● REQUIRED ACTION: The listing below is to be copied exactly, with pictures excluded.

START MATERIALS PROVIDED

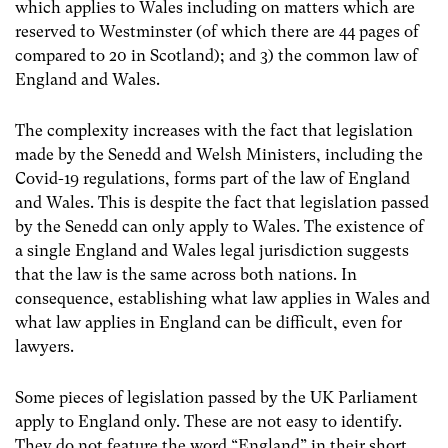
which applies to Wales including on matters which are
reserved to Westminster (of which there are 44 pages of
compared to 20 in Scotland); and 3) the common law of
England and Wales.
The complexity increases with the fact that legislation
made by the Senedd and Welsh Ministers, including the
Covid-19 regulations, forms part of the law of England
and Wales. This is despite the fact that legislation passed
by the Senedd can only apply to Wales. The existence of
a single England and Wales legal jurisdiction suggests
that the law is the same across both nations. In
consequence, establishing what law applies in Wales and
what law applies in England can be difficult, even for
lawyers.
Some pieces of legislation passed by the UK Parliament
apply to England only. These are not easy to identify.
They do not feature the word “England” in their short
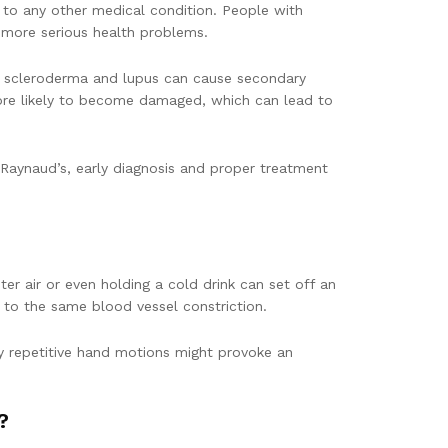
 to any other medical condition. People with
 more serious health problems.
ike scleroderma and lupus can cause secondary
more likely to become damaged, which can lead to
Raynaud’s, early diagnosis and proper treatment
r air or even holding a cold drink can set off an
g to the same blood vessel constriction.
any repetitive hand motions might provoke an
?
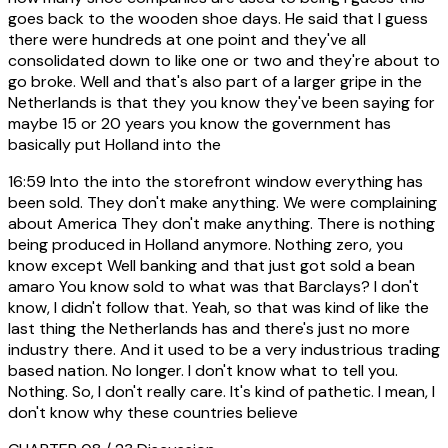
goes back to the wooden shoe days. He said that I guess
there were hundreds at one point and they've all
consolidated down to like one or two and they're about to
go broke. Well and that's also part of a larger gripe in the
Netherlands is that they you know they've been saying for
maybe 15 or 20 years you know the government has
basically put Holland into the
16:59
Into the into the storefront window everything has
been sold. They don't make anything. We were complaining
about America They don't make anything. There is nothing
being produced in Holland anymore. Nothing zero, you
know except Well banking and that just got sold a bean
amaro You know sold to what was that Barclays? I don't
know, I didn't follow that. Yeah, so that was kind of like the
last thing the Netherlands has and there's just no more
industry there. And it used to be a very industrious trading
based nation. No longer. I don't know what to tell you.
Nothing. So, I don't really care. It's kind of pathetic. I mean, I
don't know why these countries believe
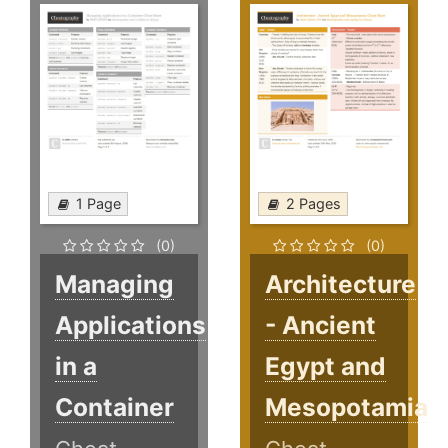
1 Page
2 Pages
(0)
(0)
Managing
Architecture
Applications
- Ancient
in a
Egypt and
Container
Mesopotamia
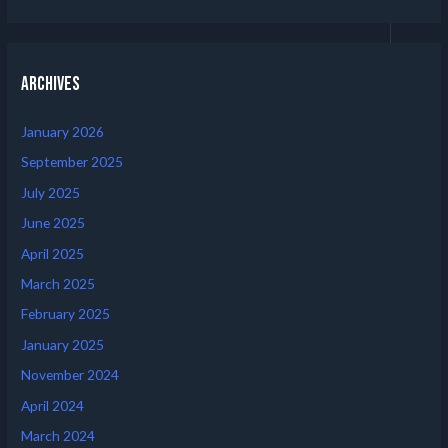
Archives
January 2026
September 2025
July 2025
June 2025
April 2025
March 2025
February 2025
January 2025
November 2024
April 2024
March 2024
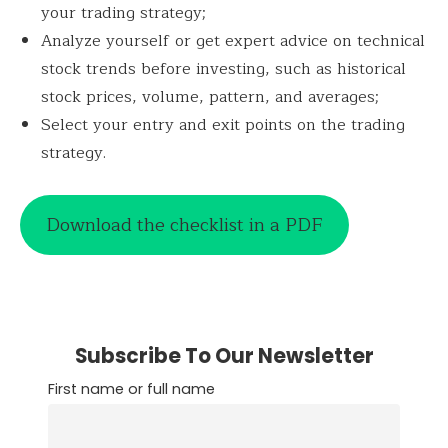
your trading strategy;
Analyze yourself or get expert advice on technical
stock trends before investing, such as historical
stock prices, volume, pattern, and averages;
Select your entry and exit points on the trading
strategy.
Download the checklist in a PDF
Subscribe To Our Newsletter
First name or full name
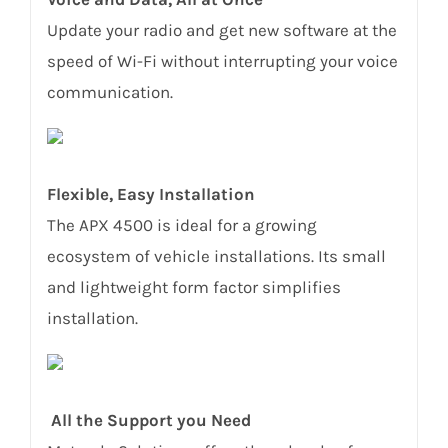
Update your radio and get new software at the
speed of Wi-Fi without interrupting your voice
communication.
Flexible, Easy Installation
The APX 4500 is ideal for a growing
ecosystem of vehicle installations. Its small
and lightweight form factor simplifies
installation.
All the Support you Need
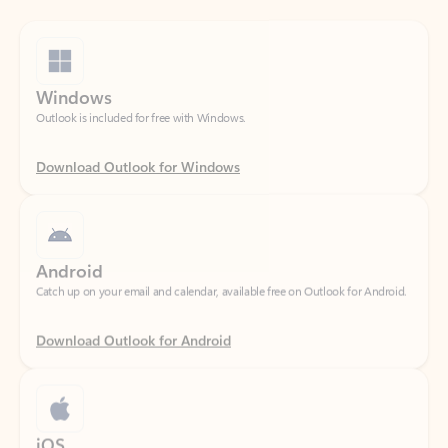
Windows
Outlook is included for free with Windows.
Download Outlook for Windows
Android
Catch up on your email and calendar, available free on Outlook for Android.
Download Outlook for Android
iOS
Catch up on your email and calendar, available free on Outlook for iOS.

END MATERIALS PROVIDED

● SOLUTION:
which applies to Wales including on matters which are
reserved to Westminster (of which there are 44 pages of
compared to 20 in Scotland); and 3) the common law of
England and Wales.
The complexity increases with the fact that legislation
made by the Senedd and Welsh Ministers, including the
Covid-19 regulations, forms part of the law of England
and Wales. This is despite the fact that legislation passed
by the Senedd can only apply to Wales. The existence of
a single England and Wales legal jurisdiction suggests
that the law is the same across both nations. In
consequence, establishing what law applies in Wales and
what law applies in England can be difficult, even for
lawyers.
Some pieces of legislation passed by the UK Parliament
apply to England only. These are not easy to identify.
They do not feature the word “England” in their short
 to any other medical condition. People with
 more serious health problems.
ike scleroderma and lupus can cause secondary
more likely to become damaged, which can lead to
Raynaud’s, early diagnosis and proper treatment
r air or even holding a cold drink can set off an
g to the same blood vessel constriction.
any repetitive hand motions might provoke an
?
goes back to the wooden shoe days. He said that I guess
there were hundreds at one point and they've all
consolidated down to like one or two and they're about to
go broke. Well and that's also part of a larger gripe in the
Netherlands is that they you know they've been saying for
maybe 15 or 20 years you know the government has
basically put Holland into the
16:59
Into the into the storefront window everything has
been sold. They don't make anything. We were complaining
about America They don't make anything. There is nothing
being produced in Holland anymore. Nothing zero, you
know except Well banking and that just got sold a bean
amaro You know sold to what was that Barclays? I don't
know, I didn't follow that. Yeah, so that was kind of like the
last thing the Netherlands has and there's just no more
industry there. And it used to be a very industrious trading
based nation. No longer. I don't know what to tell you.
Nothing. So, I don't really care. It's kind of pathetic. I mean, I
don't know why these countries believe
1 Page
2 Pages
(0)
(0)
Managing
Architecture
Applications
- Ancient
in a
Egypt and
Container
Mesopotamia
Archives
January 2026
September 2025
July 2025
June 2025
April 2025
March 2025
February 2025
January 2025
November 2024
April 2024
March 2024
your trading strategy;
Analyze yourself or get expert advice on technical
stock trends before investing, such as historical
stock prices, volume, pattern, and averages;
Select your entry and exit points on the trading
strategy.
Download the checklist in a PDF
Subscribe To Our Newsletter
First name or full name
Update your radio and get new software at the
speed of Wi-Fi without interrupting your voice
communication.
Flexible, Easy Installation
The APX 4500 is ideal for a growing
ecosystem of vehicle installations. Its small
and lightweight form factor simplifies
installation.
All the Support you Need
Windows
Outlook is included for free with Windows.
Download Outlook for Windows
Android
Catch up on your email and calendar, available free on Outlook for Android.
Download Outlook for Android
iOS
Catch up on your email and calendar, available free on Outlook for iOS.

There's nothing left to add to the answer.